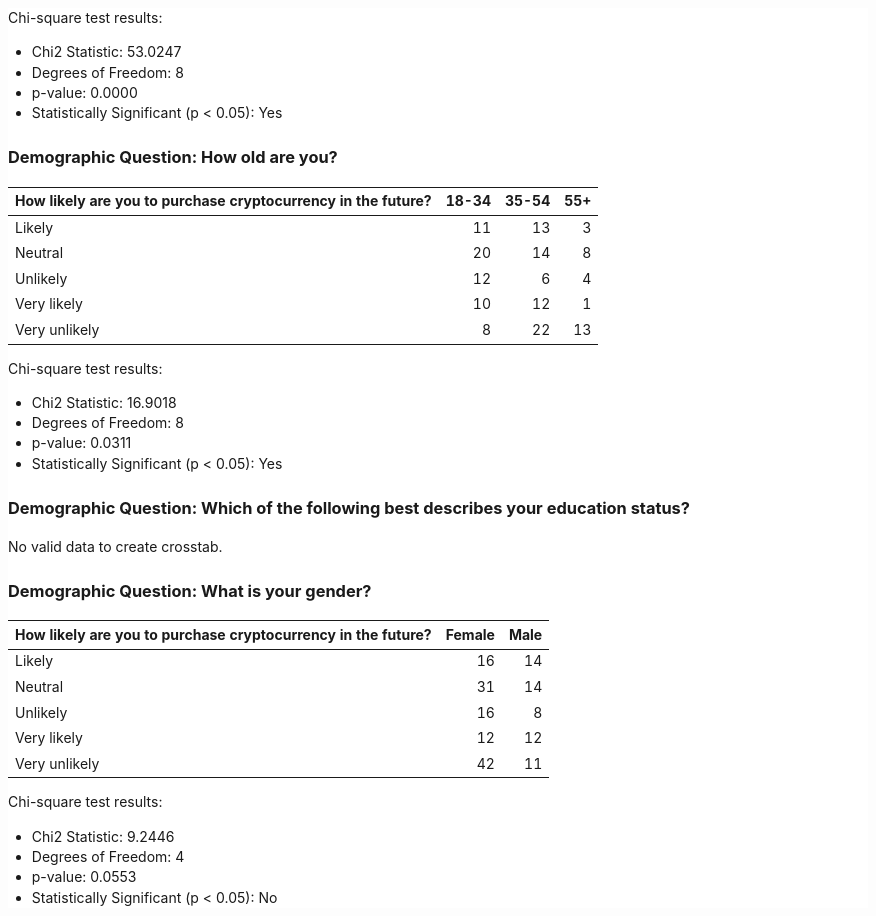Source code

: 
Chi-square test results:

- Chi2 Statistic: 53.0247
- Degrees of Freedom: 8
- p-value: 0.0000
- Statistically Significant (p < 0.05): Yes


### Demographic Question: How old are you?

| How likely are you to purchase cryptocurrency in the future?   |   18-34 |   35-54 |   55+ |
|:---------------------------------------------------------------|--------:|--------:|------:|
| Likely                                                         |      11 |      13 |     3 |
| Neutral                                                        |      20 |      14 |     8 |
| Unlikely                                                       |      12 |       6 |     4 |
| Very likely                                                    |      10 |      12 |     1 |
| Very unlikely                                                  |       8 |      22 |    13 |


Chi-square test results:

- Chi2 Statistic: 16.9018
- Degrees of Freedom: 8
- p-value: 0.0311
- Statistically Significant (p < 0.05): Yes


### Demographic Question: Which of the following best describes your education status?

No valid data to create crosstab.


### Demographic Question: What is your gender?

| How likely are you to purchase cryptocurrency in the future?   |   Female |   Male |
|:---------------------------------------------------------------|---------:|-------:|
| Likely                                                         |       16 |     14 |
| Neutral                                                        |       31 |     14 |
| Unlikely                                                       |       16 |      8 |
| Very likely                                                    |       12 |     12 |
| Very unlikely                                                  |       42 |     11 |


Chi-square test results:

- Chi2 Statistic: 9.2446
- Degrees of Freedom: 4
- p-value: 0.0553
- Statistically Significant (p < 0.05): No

___

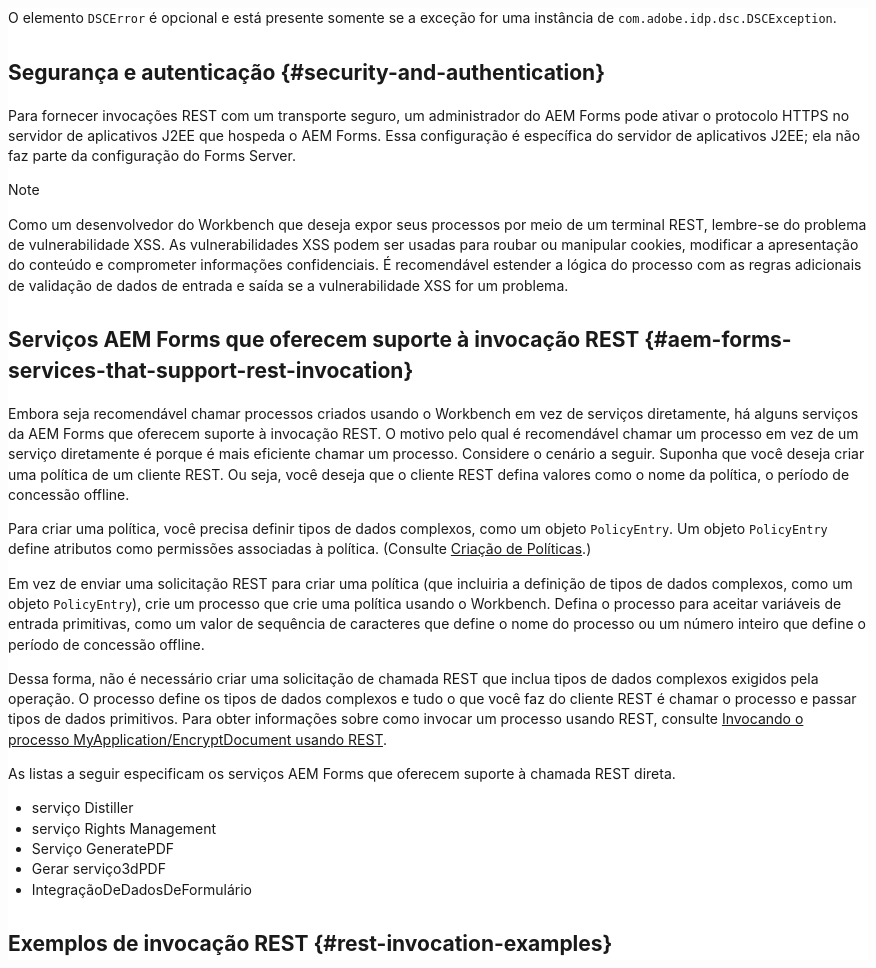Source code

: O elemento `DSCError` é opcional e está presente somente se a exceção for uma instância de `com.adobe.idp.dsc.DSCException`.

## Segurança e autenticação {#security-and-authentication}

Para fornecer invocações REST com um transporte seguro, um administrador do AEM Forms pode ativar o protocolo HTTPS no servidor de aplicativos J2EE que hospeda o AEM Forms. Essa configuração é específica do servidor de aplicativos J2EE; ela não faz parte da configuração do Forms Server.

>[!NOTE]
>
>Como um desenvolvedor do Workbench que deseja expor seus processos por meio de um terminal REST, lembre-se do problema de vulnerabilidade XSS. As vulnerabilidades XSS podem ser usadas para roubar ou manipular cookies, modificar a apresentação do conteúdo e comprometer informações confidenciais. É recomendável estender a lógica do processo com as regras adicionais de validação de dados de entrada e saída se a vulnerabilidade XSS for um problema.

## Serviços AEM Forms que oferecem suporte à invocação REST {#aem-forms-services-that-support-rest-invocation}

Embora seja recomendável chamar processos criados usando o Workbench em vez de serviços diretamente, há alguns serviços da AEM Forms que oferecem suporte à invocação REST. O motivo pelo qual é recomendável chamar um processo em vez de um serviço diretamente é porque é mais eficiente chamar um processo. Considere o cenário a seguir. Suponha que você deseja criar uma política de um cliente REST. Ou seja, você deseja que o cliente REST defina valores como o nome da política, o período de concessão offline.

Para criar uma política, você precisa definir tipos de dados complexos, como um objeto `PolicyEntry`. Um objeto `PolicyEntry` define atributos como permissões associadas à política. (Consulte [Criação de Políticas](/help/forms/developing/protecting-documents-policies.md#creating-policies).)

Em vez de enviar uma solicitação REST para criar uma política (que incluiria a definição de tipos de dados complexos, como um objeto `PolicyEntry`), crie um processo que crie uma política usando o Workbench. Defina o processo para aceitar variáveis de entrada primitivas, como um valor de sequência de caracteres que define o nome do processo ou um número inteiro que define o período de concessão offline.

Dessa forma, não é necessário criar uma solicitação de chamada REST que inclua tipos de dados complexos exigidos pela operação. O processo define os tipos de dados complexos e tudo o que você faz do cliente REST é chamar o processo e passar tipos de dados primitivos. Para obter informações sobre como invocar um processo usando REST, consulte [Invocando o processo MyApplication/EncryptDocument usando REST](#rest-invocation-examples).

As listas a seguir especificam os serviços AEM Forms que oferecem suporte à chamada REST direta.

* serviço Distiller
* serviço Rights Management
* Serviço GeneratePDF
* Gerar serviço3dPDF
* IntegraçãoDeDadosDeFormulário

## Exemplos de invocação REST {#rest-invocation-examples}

___

**Exercise:** Print the lines of the listing from the line with "- Chi2 Statistic: 16.9018" up to and including the line with "### Demographic Question: What", copying them exactly.

**Answer to this task:**
- Chi2 Statistic: 16.9018
- Degrees of Freedom: 8
- p-value: 0.0311
- Statistically Significant (p < 0.05): Yes


### Demographic Question: Which of the following best describes your education status?

No valid data to create crosstab.


### Demographic Question: What is your gender?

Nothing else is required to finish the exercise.